Supplied information |
○ ○ ○ ○

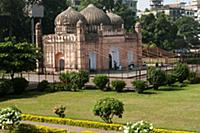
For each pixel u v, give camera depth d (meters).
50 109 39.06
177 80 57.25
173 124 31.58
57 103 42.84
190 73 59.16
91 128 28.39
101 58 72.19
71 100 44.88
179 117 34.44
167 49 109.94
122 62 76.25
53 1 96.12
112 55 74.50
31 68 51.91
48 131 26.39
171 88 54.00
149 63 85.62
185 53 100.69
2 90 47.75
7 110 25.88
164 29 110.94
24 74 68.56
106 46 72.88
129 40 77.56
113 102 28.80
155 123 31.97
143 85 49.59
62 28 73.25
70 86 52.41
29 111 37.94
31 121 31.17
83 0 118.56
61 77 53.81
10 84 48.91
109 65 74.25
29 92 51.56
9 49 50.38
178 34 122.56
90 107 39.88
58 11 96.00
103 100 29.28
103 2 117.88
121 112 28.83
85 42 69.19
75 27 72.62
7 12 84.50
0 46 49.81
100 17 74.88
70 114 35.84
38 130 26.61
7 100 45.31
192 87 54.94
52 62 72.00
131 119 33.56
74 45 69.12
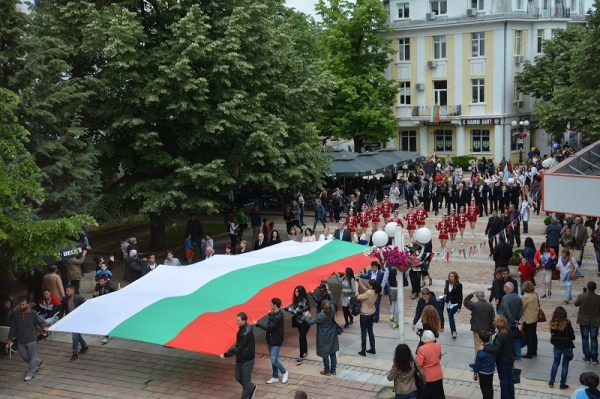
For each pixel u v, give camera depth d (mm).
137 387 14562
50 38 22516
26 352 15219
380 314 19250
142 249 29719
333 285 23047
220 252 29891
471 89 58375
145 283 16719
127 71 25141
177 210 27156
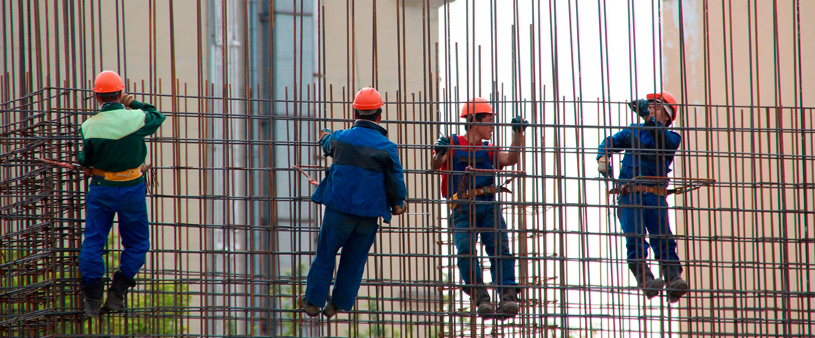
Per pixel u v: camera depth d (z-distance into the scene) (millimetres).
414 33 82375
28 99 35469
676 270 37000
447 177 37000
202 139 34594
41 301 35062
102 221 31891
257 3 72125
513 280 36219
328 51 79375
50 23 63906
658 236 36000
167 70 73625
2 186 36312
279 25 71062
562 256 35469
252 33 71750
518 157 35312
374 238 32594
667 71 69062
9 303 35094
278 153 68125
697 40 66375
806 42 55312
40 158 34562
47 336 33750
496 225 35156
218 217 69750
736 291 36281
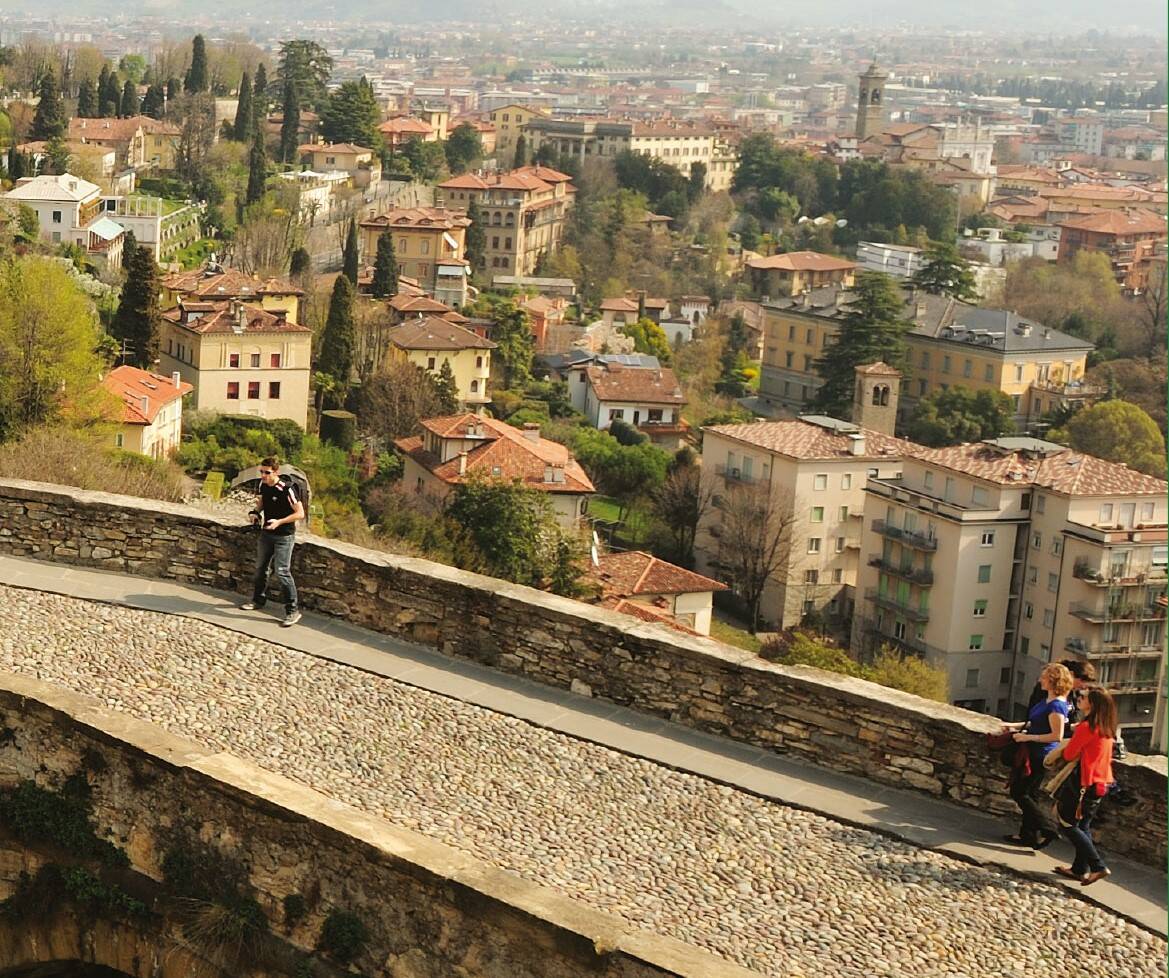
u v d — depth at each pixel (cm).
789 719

○ ○ ○ ○

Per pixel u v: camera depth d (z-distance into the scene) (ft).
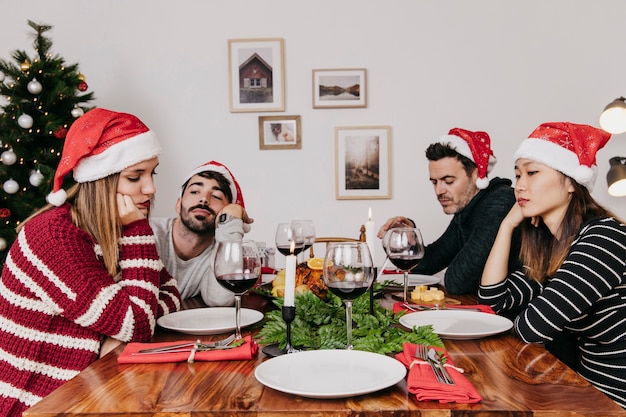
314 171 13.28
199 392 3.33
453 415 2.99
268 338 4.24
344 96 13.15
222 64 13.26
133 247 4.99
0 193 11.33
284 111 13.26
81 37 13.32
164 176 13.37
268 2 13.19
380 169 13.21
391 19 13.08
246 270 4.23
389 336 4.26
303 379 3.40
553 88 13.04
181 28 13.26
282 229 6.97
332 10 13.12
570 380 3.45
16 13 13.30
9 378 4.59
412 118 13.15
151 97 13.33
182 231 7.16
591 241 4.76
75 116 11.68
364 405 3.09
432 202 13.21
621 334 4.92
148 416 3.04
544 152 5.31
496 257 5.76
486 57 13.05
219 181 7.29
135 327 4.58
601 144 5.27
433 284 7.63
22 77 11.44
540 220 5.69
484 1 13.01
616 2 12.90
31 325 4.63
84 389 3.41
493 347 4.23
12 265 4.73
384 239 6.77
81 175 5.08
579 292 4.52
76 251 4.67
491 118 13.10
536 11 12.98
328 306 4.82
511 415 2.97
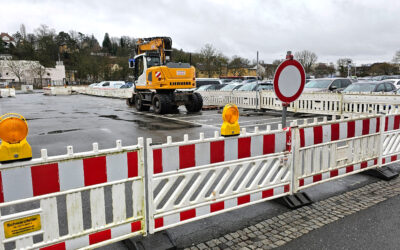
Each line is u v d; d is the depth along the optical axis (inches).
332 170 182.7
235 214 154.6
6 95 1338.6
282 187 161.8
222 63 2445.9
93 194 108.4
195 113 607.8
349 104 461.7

○ ○ ○ ○

What is needed |
Reproduce the listing above exactly from the line containing "76 251 4.67" up to and including the line containing "349 104 461.7", omitting any images and everything outside those lines.

Finished exercise |
76 251 4.67
491 118 13.10
536 11 12.98
328 306 4.82
511 415 2.97
Each line is u v d; d is the depth along the optical axis (inches).
332 170 182.7
235 214 154.6
6 95 1338.6
282 187 161.8
222 63 2445.9
93 194 108.4
195 113 607.8
349 104 461.7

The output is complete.